Gene Synthesis from Oligonucleotide Mixtures by Solid Phase PCR and Assembly PCR in a Microfluidic Chip System.

Abstract

The conventional gene synthesis methods, chemical or PCR, usually require over 2 weeks because of the separate executions of the different procedures. An integrated microfluidic chip system was designed to reduce this processing time to only 2 days with much less reaction volumes, and experimental reagent and solvent requirements. This fast high throughput gene synthesis method considerably minimizes contamination and simplifies material handling procedures. Our overall aim in this project is using the above-mentioned advantages of this system to synthesize long genes of arbitrary sequence with high purity, and cut the lead times and cost per base from the current values by at least one order of magnitude. In order to do this, four different steps are included in the microfluidic chip system: oligonucleotide synthesis and amplification on solid phase, on-chip purification, long DNA assembly, and gene transformation.
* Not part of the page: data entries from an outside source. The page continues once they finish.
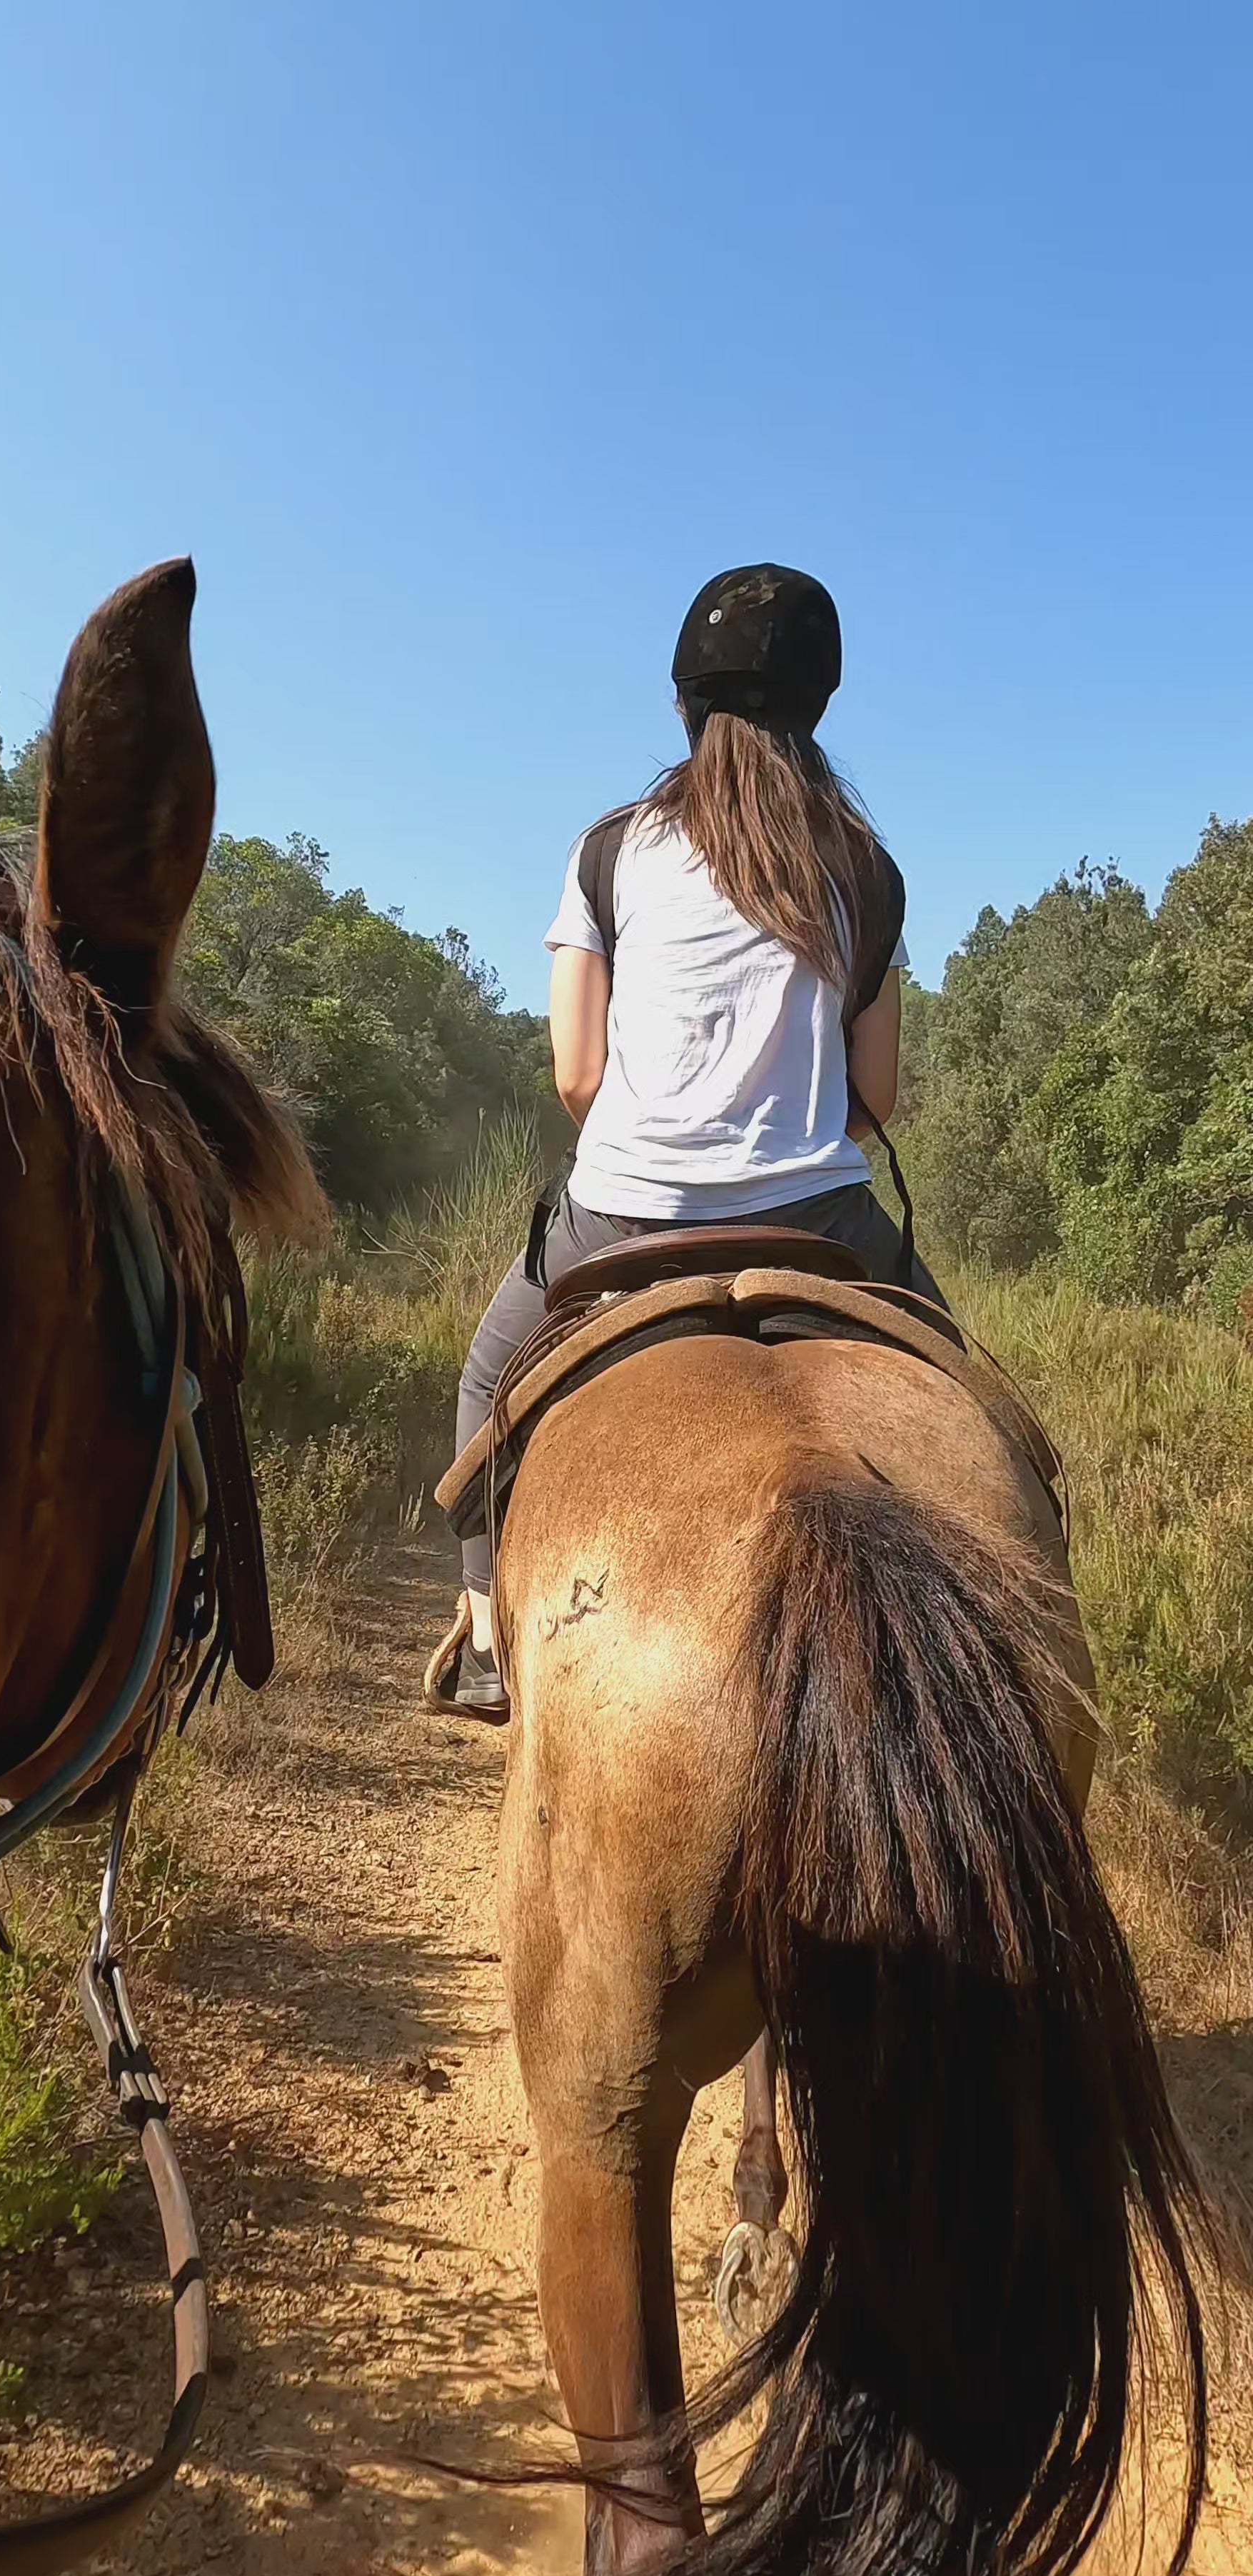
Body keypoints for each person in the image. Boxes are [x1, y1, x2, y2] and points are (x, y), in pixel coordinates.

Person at [433, 563, 946, 1721]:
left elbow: (577, 1076)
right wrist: (791, 1122)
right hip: (820, 1217)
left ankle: (484, 1637)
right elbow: (877, 1094)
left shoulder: (609, 850)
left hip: (624, 1209)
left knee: (483, 1379)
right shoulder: (868, 871)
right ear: (820, 708)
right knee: (978, 1399)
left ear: (682, 703)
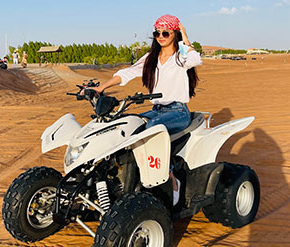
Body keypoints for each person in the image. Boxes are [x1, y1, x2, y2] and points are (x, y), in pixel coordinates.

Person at [85, 14, 202, 205]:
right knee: (127, 126)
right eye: (158, 33)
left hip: (177, 111)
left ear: (174, 33)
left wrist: (185, 36)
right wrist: (100, 88)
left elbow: (196, 59)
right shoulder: (150, 58)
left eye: (166, 32)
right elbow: (126, 73)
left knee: (153, 129)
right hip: (156, 109)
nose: (161, 36)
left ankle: (172, 179)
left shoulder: (181, 58)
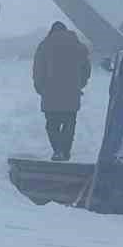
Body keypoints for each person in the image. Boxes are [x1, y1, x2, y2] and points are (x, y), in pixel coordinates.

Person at [33, 21, 92, 161]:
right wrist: (80, 84)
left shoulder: (44, 46)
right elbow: (86, 69)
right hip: (72, 92)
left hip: (50, 92)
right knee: (69, 123)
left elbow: (38, 70)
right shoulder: (79, 47)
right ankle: (65, 152)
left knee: (52, 124)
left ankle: (58, 150)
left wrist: (40, 87)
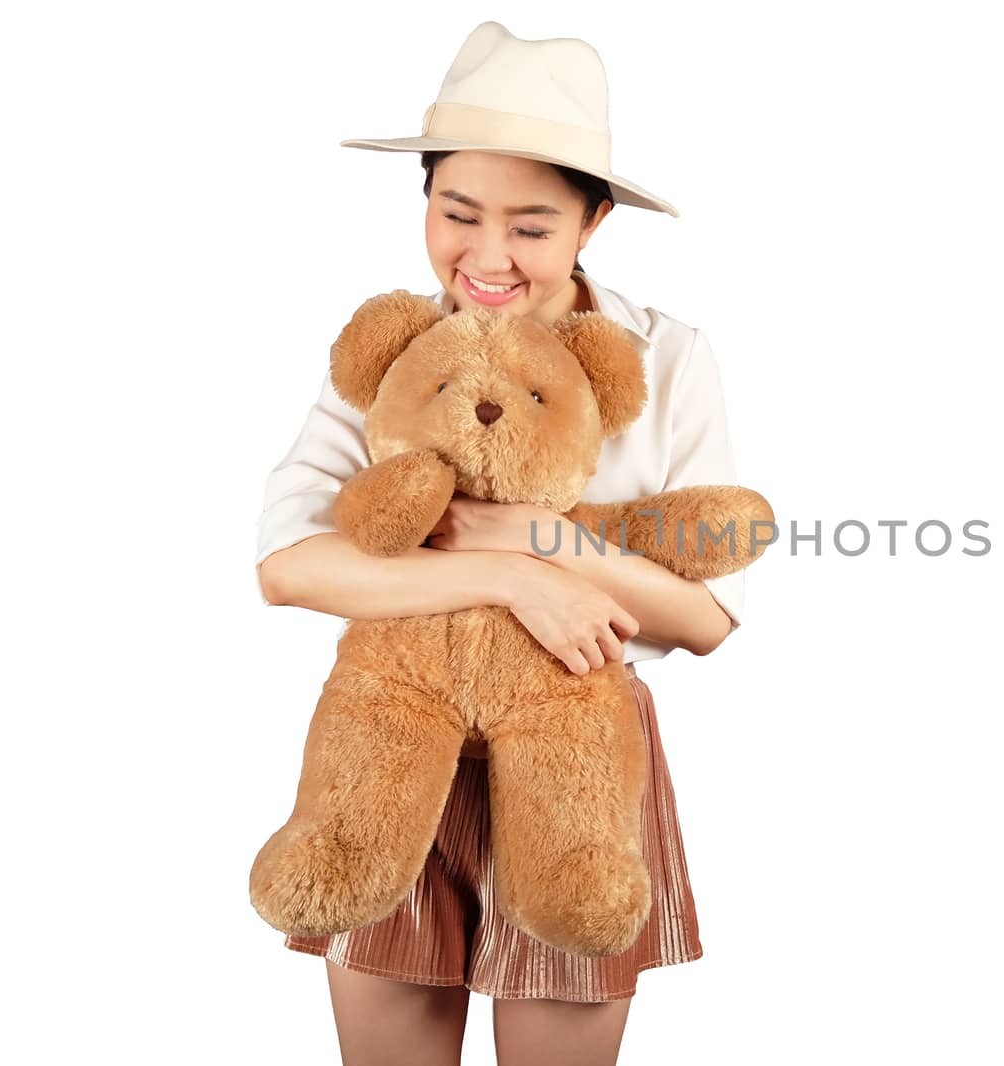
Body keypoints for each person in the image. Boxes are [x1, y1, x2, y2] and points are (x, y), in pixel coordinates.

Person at [253, 23, 746, 1066]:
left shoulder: (666, 357)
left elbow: (703, 618)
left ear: (592, 222)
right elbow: (289, 566)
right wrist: (518, 576)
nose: (486, 256)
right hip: (392, 744)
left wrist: (537, 533)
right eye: (456, 213)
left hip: (577, 758)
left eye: (530, 225)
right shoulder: (393, 359)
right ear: (424, 203)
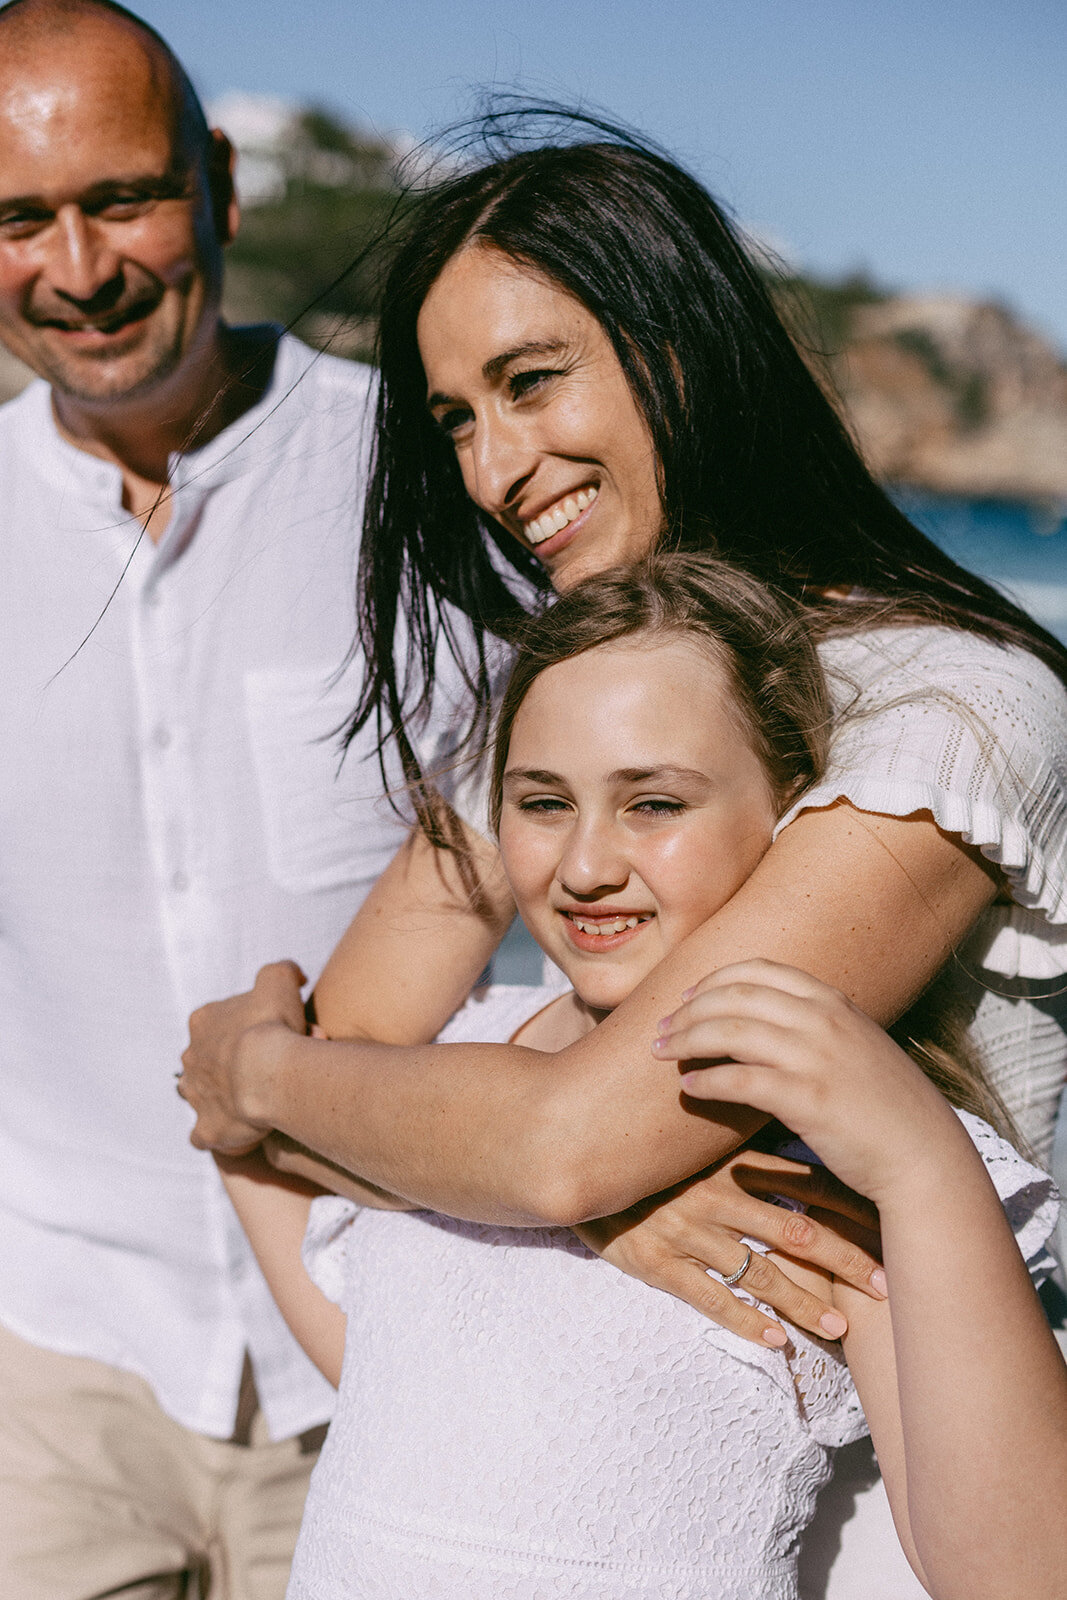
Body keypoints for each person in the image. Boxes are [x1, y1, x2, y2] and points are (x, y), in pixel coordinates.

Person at [179, 127, 1067, 1593]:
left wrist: (254, 1073)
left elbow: (519, 1132)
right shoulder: (578, 703)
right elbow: (362, 1094)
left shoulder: (943, 707)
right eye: (456, 418)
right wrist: (599, 1194)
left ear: (680, 347)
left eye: (530, 381)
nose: (495, 466)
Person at [221, 554, 1066, 1599]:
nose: (584, 866)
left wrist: (918, 1160)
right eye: (540, 803)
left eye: (652, 804)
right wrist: (241, 1112)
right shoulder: (457, 1063)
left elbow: (1019, 1572)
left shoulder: (828, 1149)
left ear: (790, 814)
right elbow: (384, 1376)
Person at [0, 2, 412, 1595]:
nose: (79, 268)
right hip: (55, 1358)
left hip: (388, 1331)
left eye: (123, 199)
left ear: (221, 183)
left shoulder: (421, 479)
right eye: (21, 219)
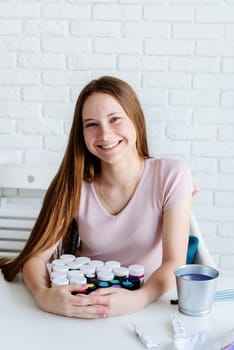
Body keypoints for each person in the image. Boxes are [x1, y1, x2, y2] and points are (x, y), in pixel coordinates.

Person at [0, 76, 198, 319]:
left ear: (135, 119)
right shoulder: (74, 184)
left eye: (115, 119)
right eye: (91, 124)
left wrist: (137, 299)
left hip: (147, 307)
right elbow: (35, 257)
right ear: (81, 133)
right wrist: (43, 296)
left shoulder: (172, 174)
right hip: (81, 305)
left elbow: (173, 263)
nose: (105, 134)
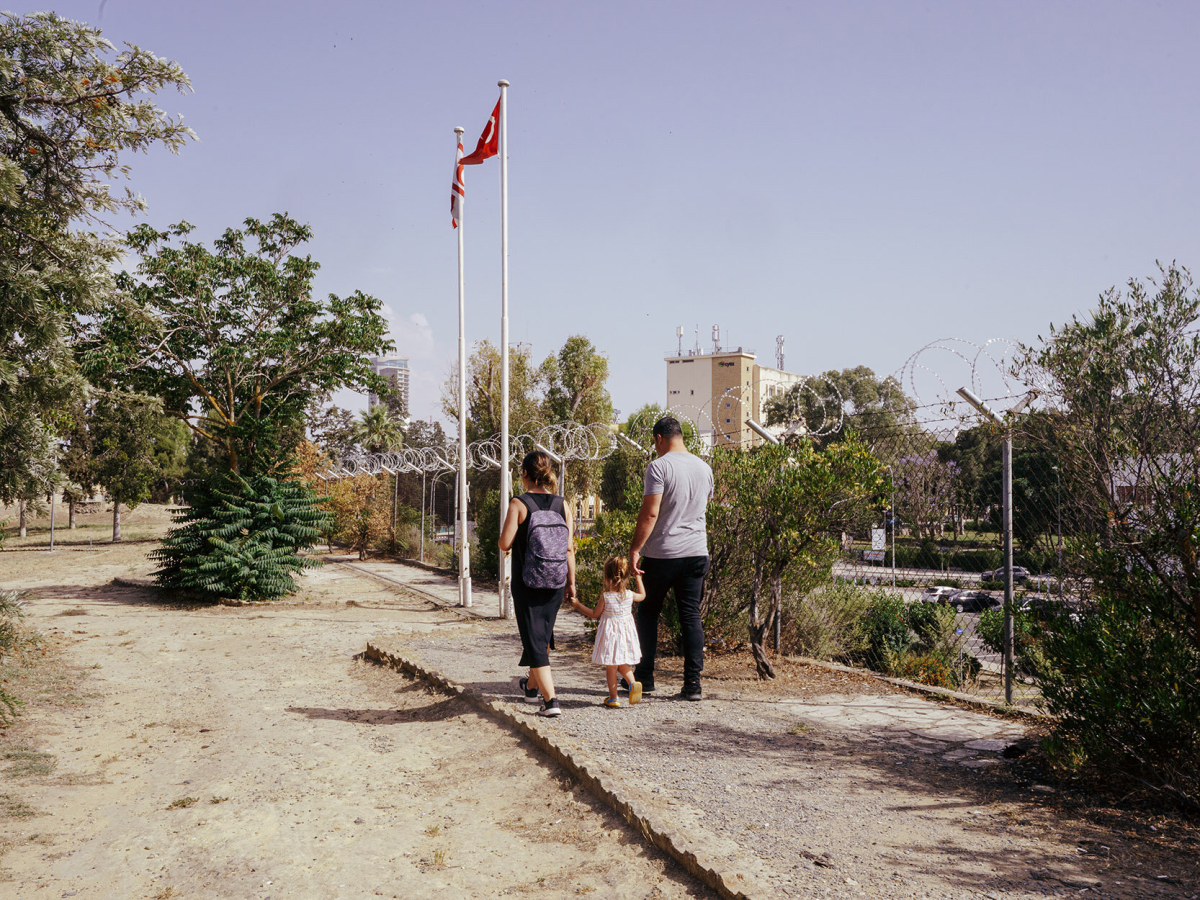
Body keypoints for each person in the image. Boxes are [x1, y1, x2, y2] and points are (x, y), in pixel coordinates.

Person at [629, 416, 714, 701]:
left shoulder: (659, 466)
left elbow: (651, 513)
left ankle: (645, 678)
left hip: (663, 553)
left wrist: (635, 549)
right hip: (696, 551)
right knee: (691, 616)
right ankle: (693, 685)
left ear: (659, 439)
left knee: (649, 613)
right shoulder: (705, 468)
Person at [498, 449, 575, 717]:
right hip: (556, 581)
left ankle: (551, 700)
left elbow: (505, 543)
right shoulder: (563, 505)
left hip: (528, 583)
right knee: (540, 639)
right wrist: (571, 583)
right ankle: (531, 689)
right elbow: (569, 549)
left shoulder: (519, 503)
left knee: (535, 639)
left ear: (525, 474)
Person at [569, 556, 645, 708]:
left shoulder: (606, 596)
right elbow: (643, 596)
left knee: (611, 666)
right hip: (626, 635)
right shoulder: (629, 595)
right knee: (622, 663)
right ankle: (632, 684)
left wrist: (578, 605)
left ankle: (613, 697)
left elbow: (594, 614)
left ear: (607, 578)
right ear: (625, 577)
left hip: (611, 637)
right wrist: (638, 577)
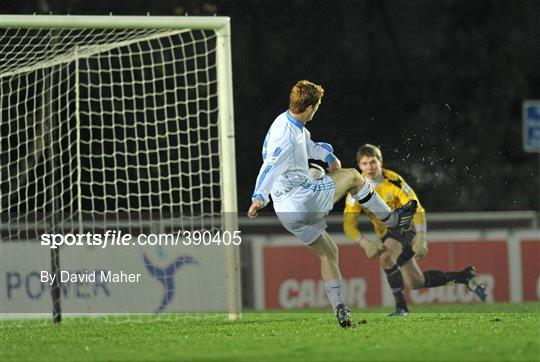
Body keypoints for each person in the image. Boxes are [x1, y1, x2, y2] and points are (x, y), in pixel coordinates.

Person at [247, 80, 416, 327]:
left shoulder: (286, 122)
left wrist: (328, 156)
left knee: (329, 252)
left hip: (286, 212)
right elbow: (269, 167)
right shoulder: (287, 137)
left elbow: (309, 145)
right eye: (317, 105)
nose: (318, 109)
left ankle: (341, 308)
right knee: (354, 177)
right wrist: (258, 197)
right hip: (301, 200)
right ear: (310, 108)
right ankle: (392, 219)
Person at [343, 144, 487, 316]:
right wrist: (364, 242)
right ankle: (463, 277)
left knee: (386, 258)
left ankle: (401, 308)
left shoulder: (393, 181)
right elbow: (348, 224)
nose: (369, 167)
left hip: (403, 225)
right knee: (416, 282)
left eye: (373, 162)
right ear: (359, 166)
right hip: (385, 234)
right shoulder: (356, 190)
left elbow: (416, 206)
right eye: (365, 163)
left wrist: (420, 236)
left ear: (380, 162)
The designed oligonucleotides to form the long DNAs were synthesized via light-directed phosphoramidite chemistry, and amplified on solid phase. The amplified products were treated by on-surface hybridization using complementary probes to make single strands and purification. The purified oligonucleotides were assembled into long DNAs on chip, and amplified with polymerase chain reaction in a separate microfluidic chip chamber. Finally, the synthetic target gene was transformed on a chip for gene expression. Our results showed these individual steps in bringing the system capability to a simultaneous production level of tens of double stranded oligonucleotides of lengths ranging from 0.2 to 1.2 kb and the potential of microfluidic gene and protein synthesis system.